>> Start Source
Statistics: Bootstrapping

Initialize NeuroAnalyzer

using NeuroAnalyzer
using Statistics
eeg = load("files/eeg.hdf")
e10 = epoch(eeg, ep_len = 10)

Bootstrapping is a resampling method used to estimate the sampling distribution of a statistic by repeatedly sampling with replacement from the observed data. It is widely used in statistical inference, machine learning, and signal processing (e.g., EEG analysis) to:

Estimate confidence intervals,
Assess uncertainty in estimators,
Test hypotheses,
Validate models,
Handle small or non-normal datasets.

Bootstrapping is a non-parametric method that uses resampling to approximate the sampling distribution of a statistic (e.g., mean, median, correlation). It is particularly useful when:

The theoretical distribution of the statistic is unknown,
The sample size is small,
The data is non-normal,
Parametric assumptions (e.g., normality) are violated.
>> End Source
**Problem to solve**
Using the bootstrapping page, answer:
(a) What kind of sampling is repeated on the observed data?
(b) What three statistics does the text list as examples whose sampling distribution can be approximated?
(c) What example of a parametric assumption does the text give?
The data after this point has no connection to the text on bootstrapping.
>> Start Data
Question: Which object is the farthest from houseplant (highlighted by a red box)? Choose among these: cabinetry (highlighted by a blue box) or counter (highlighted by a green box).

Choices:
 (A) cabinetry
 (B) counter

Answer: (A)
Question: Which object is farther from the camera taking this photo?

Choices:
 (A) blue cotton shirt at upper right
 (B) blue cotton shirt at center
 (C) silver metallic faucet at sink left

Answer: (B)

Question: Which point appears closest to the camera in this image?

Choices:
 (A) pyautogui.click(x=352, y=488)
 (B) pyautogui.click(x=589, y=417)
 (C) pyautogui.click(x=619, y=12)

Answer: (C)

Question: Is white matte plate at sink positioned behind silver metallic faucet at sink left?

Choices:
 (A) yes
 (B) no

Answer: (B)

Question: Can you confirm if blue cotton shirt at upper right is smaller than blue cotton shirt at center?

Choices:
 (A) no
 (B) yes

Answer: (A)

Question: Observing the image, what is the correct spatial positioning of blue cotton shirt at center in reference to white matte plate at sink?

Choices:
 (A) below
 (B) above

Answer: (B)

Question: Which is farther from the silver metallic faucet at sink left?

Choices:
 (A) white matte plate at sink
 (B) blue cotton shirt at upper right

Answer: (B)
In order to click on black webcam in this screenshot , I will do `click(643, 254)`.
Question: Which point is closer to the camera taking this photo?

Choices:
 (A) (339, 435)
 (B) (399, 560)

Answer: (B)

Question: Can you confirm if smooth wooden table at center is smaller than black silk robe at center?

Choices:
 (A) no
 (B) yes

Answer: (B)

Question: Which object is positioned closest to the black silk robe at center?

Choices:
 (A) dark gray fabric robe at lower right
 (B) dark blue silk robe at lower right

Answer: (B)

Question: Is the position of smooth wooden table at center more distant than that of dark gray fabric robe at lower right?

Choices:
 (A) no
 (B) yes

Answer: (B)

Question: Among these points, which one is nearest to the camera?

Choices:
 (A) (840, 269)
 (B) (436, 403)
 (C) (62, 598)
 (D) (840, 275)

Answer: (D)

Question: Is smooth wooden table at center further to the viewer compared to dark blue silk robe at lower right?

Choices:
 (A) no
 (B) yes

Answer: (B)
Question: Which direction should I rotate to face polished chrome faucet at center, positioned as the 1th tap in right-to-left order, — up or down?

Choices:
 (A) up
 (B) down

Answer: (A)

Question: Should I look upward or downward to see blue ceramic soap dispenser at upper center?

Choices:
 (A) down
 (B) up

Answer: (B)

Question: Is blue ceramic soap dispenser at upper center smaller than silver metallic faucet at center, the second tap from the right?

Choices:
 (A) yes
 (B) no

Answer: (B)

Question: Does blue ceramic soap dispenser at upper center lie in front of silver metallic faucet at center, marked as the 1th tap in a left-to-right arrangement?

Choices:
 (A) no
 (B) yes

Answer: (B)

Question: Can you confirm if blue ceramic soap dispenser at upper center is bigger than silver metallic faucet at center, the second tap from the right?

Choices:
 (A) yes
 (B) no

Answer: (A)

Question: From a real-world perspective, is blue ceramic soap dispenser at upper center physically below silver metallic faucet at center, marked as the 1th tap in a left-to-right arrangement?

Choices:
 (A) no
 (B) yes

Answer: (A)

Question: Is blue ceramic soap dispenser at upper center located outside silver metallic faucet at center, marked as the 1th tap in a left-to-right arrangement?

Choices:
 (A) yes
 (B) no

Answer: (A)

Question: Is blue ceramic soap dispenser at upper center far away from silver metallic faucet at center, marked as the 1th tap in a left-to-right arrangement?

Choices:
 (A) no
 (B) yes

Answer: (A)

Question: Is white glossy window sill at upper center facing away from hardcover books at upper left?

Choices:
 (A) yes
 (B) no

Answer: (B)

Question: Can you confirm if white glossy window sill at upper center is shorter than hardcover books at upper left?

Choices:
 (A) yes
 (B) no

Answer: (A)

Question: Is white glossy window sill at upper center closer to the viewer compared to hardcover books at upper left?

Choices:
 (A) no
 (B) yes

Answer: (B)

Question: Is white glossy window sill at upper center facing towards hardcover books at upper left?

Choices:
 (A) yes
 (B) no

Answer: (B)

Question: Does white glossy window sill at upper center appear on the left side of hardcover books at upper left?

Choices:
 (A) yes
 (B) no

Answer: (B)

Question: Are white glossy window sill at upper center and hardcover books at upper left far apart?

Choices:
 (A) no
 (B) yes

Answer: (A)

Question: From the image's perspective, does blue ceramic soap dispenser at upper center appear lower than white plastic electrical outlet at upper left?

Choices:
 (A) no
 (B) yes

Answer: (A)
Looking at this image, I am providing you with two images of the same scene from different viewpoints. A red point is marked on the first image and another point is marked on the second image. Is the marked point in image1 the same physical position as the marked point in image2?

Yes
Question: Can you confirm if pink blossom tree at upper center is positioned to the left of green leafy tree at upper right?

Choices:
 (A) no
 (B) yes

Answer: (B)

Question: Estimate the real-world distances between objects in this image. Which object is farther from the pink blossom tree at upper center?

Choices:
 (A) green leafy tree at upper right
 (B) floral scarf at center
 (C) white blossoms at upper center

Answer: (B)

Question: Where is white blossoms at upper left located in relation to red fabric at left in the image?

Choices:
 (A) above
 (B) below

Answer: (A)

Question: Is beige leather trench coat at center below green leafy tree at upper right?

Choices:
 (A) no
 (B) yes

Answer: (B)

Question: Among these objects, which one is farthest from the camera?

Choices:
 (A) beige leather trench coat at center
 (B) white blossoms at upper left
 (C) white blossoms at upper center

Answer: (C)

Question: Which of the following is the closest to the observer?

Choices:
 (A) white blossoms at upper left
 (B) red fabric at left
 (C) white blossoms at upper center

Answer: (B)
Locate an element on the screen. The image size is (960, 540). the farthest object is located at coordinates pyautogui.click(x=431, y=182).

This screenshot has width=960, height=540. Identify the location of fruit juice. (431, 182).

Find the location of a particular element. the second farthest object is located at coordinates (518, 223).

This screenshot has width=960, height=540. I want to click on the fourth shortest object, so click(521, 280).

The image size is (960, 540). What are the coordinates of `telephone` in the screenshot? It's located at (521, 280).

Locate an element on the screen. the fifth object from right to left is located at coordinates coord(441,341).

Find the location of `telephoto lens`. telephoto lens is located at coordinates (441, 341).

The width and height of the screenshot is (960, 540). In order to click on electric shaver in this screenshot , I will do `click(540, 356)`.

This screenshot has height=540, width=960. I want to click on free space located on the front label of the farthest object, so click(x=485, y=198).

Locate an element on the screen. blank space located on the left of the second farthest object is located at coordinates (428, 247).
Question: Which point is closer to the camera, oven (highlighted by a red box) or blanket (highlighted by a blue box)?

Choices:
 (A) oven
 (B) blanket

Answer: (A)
>> End Data
**Result for this exercise**
(a) Sampling with replacement.
(b) The mean, the median, and correlation.
(c) Normality.